Given the following code,

struct Student
{
 int score;
}

queue<Student> stdQueue;

I want to remove the students from the list if the score of the student is less than the previous one. How to do this efficient?

For example

S1(100) <= S2(55) <= S3(200) <= S4(4) <= S6(1000)

Get

S1 (100) <= S3(200) <= S6(1000)

Answer 1

You could write a custom predicate and use remove_if . The predicate could be a functor that always stores the score of the previous Student . Something like this:

class ScoreLessThanPrevious {
public:
    ScoreLessThanPrevious() 
     : isFirst(true),
       previousScore(0)
    {}

    bool operator()(const Student & s) {
        if (isFirst) {
            isFirst = false;
            return false;
        }
        else {
            boolean retval = s.score < previousScore;
            previousScore = s.score;
            return retval;
        }
    }
private:
    bool isFirst;
    int previousScore;
};

As Neil points out, this is not possible with an std::queue . It would, however, work with sequences like a deque , list , set or vector (anything that has begin() and end() ).

If you want to do it with a queue , do it like this:

1. Remove the first element from the queue (using pop ).
2. Compare the score to the new first element in the queue (access the first element using front ).
3. If the score is greater, insert the element again at the back (using push ), otherwise discard it.
4. Again from 1. until you have the first element at the front again.

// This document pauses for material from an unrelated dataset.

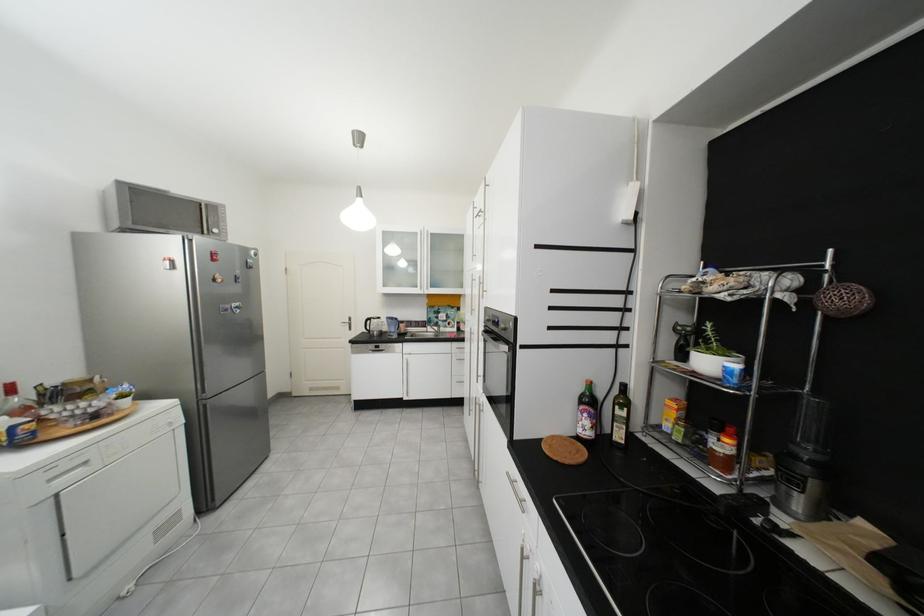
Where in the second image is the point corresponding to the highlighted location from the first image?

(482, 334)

To make sure you do not process any element twice, you can do this in a loop that counts up to the original size of the queue.

Answer 2

A queue is not the right object for this type of thing. You should use either a priority queue, or a custom queue wrapping a linked-list that would allow you to-do such an operation. The STL's queue implementation requires that you only access the front and back elements, and accessing any other elements requires the removal of any objects between the front-most element and the element right before the desired element you want from the queue. So there would be quite a hassle pulling out a bunch of temporary objects, and then pushing them back in, in order to compare the objects and see which ones should be removed.

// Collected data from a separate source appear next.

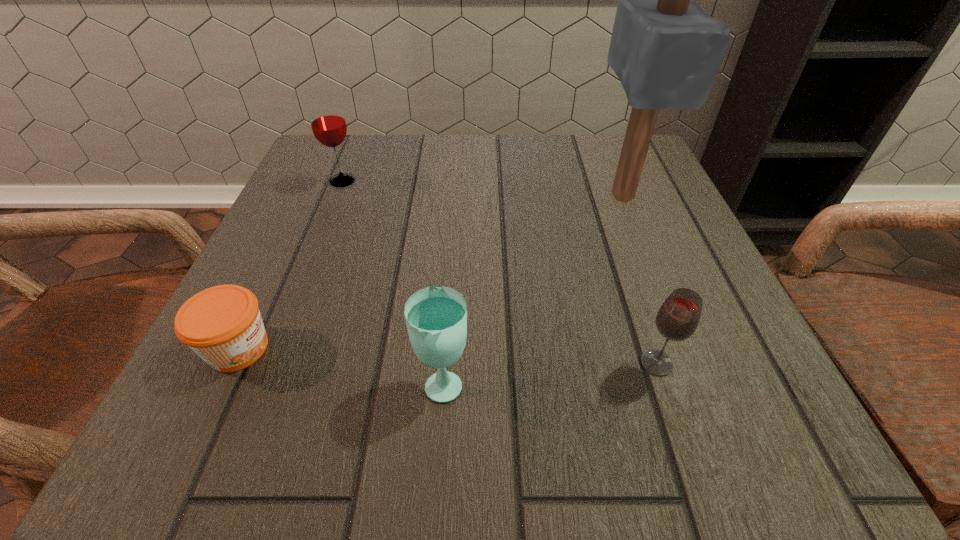
Identify the location of mallet. Image resolution: width=960 pixels, height=540 pixels. (666, 51).

Where is `the farthest glass drink container`? The image size is (960, 540). the farthest glass drink container is located at coordinates (328, 124).

Image resolution: width=960 pixels, height=540 pixels. What are the coordinates of `the second glass drink container from right to left` in the screenshot? It's located at (436, 317).

Locate an element on the screen. Image resolution: width=960 pixels, height=540 pixels. the rightmost glass drink container is located at coordinates (677, 319).

Locate an element on the screen. jam is located at coordinates (222, 324).

At what (x,y) coordinates should I click in order to perform the action: click on vacant space located on the left of the tallest object. Please return your answer as a coordinate pair (x, y). This screenshot has width=960, height=540. Looking at the image, I should click on (563, 195).

Where is `vacant space situated 0.120m on the back of the farthest glass drink container`? vacant space situated 0.120m on the back of the farthest glass drink container is located at coordinates (357, 144).

Where is `vacant space located 0.170m on the left of the second glass drink container from right to left`? The width and height of the screenshot is (960, 540). vacant space located 0.170m on the left of the second glass drink container from right to left is located at coordinates (286, 381).

Identify the location of free location located 0.380m on the back of the rightmost glass drink container. (599, 192).

Where is `vacant area located on the front label of the shortest object`? vacant area located on the front label of the shortest object is located at coordinates (318, 348).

The priority queue on the other-hand is already sorted internally, so the front and back objects would either be the largest and smallest objects in the queue, or vice-versa. All other objects in-between would also be sorted. So as you pop elements off the front of the queue, they would come off in an increasing or decreasing order, depending on what comparison function you've initialized the priority queue with.

You can read-up on the use of a priority queue here at cplusplus.com .

Answer 3

I think the algorithm is something like the following:

1. Get the current size of the queue, call it N.
2. pop 1 element, call it Prev
3. push Prev
4. repeat N-1 times
   1. pop element, call it Cur
   2. if Cur >= Prev, push Cur
   3. set Prev = Cur

Basically rotate through the entire queue, but only push back the elements that compare favorably with the preceeding one.